*** RECORDS FOR THE TASK Section Begins ***
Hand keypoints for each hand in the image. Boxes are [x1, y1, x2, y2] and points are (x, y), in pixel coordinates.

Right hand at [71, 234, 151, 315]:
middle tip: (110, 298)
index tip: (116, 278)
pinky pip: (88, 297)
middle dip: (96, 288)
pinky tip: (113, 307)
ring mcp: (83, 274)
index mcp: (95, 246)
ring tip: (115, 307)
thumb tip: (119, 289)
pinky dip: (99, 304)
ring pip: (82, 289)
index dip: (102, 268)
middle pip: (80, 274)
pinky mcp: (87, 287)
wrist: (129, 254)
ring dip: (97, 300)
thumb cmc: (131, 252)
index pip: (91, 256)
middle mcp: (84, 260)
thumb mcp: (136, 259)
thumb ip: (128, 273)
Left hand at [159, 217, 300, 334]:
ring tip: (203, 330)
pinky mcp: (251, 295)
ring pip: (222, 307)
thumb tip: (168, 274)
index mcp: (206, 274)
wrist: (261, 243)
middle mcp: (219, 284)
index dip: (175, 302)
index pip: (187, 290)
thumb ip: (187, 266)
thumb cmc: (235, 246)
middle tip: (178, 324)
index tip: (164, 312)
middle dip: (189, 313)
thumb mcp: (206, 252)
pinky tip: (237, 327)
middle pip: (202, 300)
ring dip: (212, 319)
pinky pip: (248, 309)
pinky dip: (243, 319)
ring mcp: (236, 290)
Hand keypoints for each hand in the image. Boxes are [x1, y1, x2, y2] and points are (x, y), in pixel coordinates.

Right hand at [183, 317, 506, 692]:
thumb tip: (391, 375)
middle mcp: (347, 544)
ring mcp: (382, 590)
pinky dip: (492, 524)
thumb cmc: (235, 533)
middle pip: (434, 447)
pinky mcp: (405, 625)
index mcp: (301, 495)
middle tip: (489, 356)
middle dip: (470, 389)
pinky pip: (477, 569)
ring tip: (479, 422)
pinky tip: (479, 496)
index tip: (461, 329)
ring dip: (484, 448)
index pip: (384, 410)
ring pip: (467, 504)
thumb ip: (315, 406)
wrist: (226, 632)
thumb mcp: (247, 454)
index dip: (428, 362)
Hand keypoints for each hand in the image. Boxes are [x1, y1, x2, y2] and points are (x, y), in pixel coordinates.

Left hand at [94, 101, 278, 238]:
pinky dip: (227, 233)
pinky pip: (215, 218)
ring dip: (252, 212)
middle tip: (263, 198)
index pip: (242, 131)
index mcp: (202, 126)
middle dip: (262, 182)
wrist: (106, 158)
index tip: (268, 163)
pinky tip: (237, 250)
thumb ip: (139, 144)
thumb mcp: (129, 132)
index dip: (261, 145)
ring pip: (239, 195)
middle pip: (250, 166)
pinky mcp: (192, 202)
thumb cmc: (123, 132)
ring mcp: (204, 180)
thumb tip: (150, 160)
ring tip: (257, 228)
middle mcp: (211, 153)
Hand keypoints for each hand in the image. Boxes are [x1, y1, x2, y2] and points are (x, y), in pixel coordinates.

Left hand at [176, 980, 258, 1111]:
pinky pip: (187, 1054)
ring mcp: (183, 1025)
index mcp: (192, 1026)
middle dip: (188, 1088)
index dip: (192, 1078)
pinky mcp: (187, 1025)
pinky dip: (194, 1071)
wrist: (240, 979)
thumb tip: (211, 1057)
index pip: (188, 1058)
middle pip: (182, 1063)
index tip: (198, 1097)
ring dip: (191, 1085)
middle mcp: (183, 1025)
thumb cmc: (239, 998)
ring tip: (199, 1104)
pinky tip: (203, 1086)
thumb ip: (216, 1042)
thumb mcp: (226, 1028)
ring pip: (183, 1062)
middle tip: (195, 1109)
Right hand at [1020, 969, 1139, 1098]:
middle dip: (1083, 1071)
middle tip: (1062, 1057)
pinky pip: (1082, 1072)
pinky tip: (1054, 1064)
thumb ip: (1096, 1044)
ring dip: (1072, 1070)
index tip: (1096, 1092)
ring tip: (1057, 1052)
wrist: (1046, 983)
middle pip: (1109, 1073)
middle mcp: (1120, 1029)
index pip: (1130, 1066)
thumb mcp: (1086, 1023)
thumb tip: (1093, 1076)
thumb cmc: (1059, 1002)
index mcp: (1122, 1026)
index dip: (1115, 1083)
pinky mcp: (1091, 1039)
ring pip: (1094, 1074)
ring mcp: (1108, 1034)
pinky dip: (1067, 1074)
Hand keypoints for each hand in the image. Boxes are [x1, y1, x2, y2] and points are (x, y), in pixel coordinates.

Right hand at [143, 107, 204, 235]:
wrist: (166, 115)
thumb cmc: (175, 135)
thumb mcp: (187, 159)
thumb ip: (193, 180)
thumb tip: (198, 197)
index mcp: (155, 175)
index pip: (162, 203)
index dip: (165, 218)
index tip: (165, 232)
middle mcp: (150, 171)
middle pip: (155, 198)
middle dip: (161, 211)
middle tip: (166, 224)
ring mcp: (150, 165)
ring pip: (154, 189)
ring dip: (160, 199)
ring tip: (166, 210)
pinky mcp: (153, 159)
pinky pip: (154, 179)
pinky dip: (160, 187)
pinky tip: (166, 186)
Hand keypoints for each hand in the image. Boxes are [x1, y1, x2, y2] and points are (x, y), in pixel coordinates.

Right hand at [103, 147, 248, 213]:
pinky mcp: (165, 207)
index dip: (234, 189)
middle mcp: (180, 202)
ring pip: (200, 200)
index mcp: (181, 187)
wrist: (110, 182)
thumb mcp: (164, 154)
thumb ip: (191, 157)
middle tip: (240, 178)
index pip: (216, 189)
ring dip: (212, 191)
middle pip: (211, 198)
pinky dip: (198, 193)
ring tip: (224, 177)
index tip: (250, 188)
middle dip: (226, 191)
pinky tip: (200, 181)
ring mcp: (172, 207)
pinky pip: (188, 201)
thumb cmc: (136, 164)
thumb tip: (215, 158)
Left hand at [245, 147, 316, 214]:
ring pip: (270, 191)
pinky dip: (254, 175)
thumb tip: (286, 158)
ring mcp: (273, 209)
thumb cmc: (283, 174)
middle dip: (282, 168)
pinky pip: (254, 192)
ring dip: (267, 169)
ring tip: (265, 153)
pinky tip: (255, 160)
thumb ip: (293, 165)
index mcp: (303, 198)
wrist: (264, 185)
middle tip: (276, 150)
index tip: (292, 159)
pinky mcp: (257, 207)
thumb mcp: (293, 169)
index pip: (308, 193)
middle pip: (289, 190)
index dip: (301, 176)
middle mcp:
*** RECORDS FOR THE TASK Section Ends ***
**DIRECTIONS FOR THIS TASK**
Beginning at the first line of the data above, retype each line until you reach the line containing "index mcp: (95, 246)", and include that one too. Add nothing else.

**WRITTEN SOLUTION**
Hand keypoints for each hand in the image. Boxes are [x1, y1, x2, y2] and points are (x, y), in pixel coordinates.

Right hand at [71, 234, 151, 315]:
middle tip: (110, 298)
index tip: (116, 278)
pinky pip: (88, 297)
middle dip: (96, 288)
pinky tip: (113, 307)
ring mcp: (83, 274)
index mcp: (95, 246)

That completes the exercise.